Now I use a keyboard and I search.
And I used to struggle with the emptiness of a white piece of paper. That’s when thinking happens, the kind of thinking that is slow, deliberate, and effortful. Sometimes, maybe even logical.
It seems like an odd quirk that the only thing that didn’t change over the years is the emptiness of a white search box. Everything else changed: the algorithms, the interaction and even what search really means. But that white search box, still forces me to slow think sometimes.
Remember what it was like to search in 1998? You’d sit down and boot up your bulky computer, dial up on your squawky modem, type in some keywords, and get 10 blue links to websites that had those words.
— Amit Singhal, senior vice president of search at Google
That basic idea of putting in a couple of key words and getting back a result that contained those exact matches worked pretty well in the early days. Until somebody figured out that relevant documents often have relevant neighbours. This idea, known in the industry as “fish search”, is what made keywords evolve into some sort of digital magnets, pulling on other data structures to create a space of meaning, which the machine can then interpret.
Going from strings to things, search is now ubiquitous. From text-based, to voice recognition, to visual matching, search has evolved into a context based system that can recognise and understand references to actual “things,” i.e. ideas or entities. And with that, the interaction changes as well.
Now, instead of inputting unnatural, mechanistic queries, you can ask almost-human-like questions. Instead of handling the system, you talk with the system.
The future of search is a conversation with someone you trust.
— John Battelle, The Search
There’s something vaguely synaesthetic about talking in writing. As unnatural as that feels, we all adapt by transitioning into a more — what Kahneman calls — slow type of thinking, which activates the conscious, logical bit of the brain, because the fast part — the more primal, instinctive and emotional one — needs help.
I know how to talk to another person, but I don’t intuitively know how to talk to a computer. So I need to think. About keywords, queries, algorithms and generally about how the system works.

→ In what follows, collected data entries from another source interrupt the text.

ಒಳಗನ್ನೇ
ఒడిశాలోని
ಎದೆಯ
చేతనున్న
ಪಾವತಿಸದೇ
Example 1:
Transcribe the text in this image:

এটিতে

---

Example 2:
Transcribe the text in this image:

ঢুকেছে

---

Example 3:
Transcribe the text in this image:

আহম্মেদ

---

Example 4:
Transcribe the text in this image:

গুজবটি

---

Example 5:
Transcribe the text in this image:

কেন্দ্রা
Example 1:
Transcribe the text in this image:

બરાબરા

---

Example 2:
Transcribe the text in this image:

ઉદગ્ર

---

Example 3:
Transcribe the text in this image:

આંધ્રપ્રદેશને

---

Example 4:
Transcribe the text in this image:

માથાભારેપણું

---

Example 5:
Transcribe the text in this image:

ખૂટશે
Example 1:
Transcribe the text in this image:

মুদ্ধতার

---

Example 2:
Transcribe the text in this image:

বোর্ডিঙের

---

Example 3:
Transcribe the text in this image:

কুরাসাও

Talking to a machine like talking to a human is — for now, at least — still a thing of the future. The vision is a dialogue between an agent and a human, in which they know the context, proactively suggest things and interrupt each other. Like humans do.

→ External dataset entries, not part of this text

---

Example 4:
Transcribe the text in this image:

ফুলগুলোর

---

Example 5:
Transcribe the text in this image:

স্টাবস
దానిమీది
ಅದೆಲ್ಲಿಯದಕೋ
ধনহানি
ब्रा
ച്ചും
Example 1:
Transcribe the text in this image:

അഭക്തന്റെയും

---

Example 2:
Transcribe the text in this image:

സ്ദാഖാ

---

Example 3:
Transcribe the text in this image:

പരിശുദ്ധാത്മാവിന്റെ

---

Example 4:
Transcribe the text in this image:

But the truth is that we’re not quite there yet and I’m not always ready to think about the mechanics of it all. For now, we’re stuck in a temporary loophole, in a constant switching between slow thinking and fast thinking, forced by the design of our machines. And that continuous swap has a rhythm of it’s own.
* * *
There used to be a time when the only things gravitating around my words were my thoughts. Now, each letter I type in attracts swarms of algobots that organise themselves around my words. And it’s getting harder and harder to read what they’re doing. But maybe there’s a way to feel what they’re doing.
Getting what I say has to do a lot with integrating technologies like speech, natural language processing, semantic autocomplete and getting them to align with the context I’m in.
The system takes into account social, cultural and organisational settings in which computing and information technology will be used. It uses contextual awareness to semantically infer meaning. To understand intent and to respond accordingly.
From location, time and task awareness algorithms to reasoning, planning and learning algorithms, they all need to work together and align with semantics, in ways that are not human readable.
And that’s ok sometimes. I’m not always thinking of the inner workings of the system. On the contrary, most of the times I start a search with whatever is available to me as a trigger: a sound, an emotion, a physical characteristic, a moment, it could be anything.
I start a search by thinking fast. And that’s usually when search fails — when my input is one you’d normally find in the longtail. But with things like semantic auto-complete and semantic snap-to-grid, the system can fail gracefully, guiding me into a more slow way of thinking, so I can type in words that a machine can understand and process. Or that others have typed in for millions of times. It guides me back to the fathead, so I don’t have to slow think anymore.
Paradoxically, it makes me think so I don’t have to think. And the way that unfolds is a bit like a sine wave, that repeats each time I perform a search. So, there’s an important aspect to this type of interaction that we, as designers, should be talking more about: rhythm. A concept that is neither visual, nor linguistic, but essential to our daily lives.
In thinking, fast and slow, we are creating rhythmic patterns. If those patterns match those that our technology imposes, then the interaction becomes fluid, it disappears from your conscious mind.
Good design communicates with the broader, faster, more emotional system.
— Joichi Ito, Director, MIT Media Lab
A sense of rhythm is fundamental for any interaction, any conversation, even one with a machine.
In real world conversations, we leave out the context under the assumption that our communication partner knows the context as well. Same goes for conversations with machines. Only that it’s the machine’s job to fill in that context.
And now that we’re teaching our machines to process information contextually, maybe we should start thinking about ways of teaching them how to use that information organically.
We’re already creating interfaces that send information to — and receive controls signals from — our fast system. Wearable sensors, assistive robots, embodied technology in general, all have the potential to enrich our words by adding to the what we’re already collecting — at least 57 data signals if you’re not logged in.
So maybe rhythm can be expressed as an orienting feature — rather than just another datapoint — for structures in information seeking systems. As a descriptive force, that can be used, once you determine a rhythm’s function, to make educated predictions about how it’ll manifest in a variety of situations, like daily activities which occur in regular patterns.
But so does the cyclical balance of our slow and fast minds. And the transition from one state of mind to another gets reflected in our interaction with the system. So rhythm needs to be embedded in the interaction, at the level of the interface.
If we can figure out how to do that, maybe then we can talk about a real conversation between a man and a machine.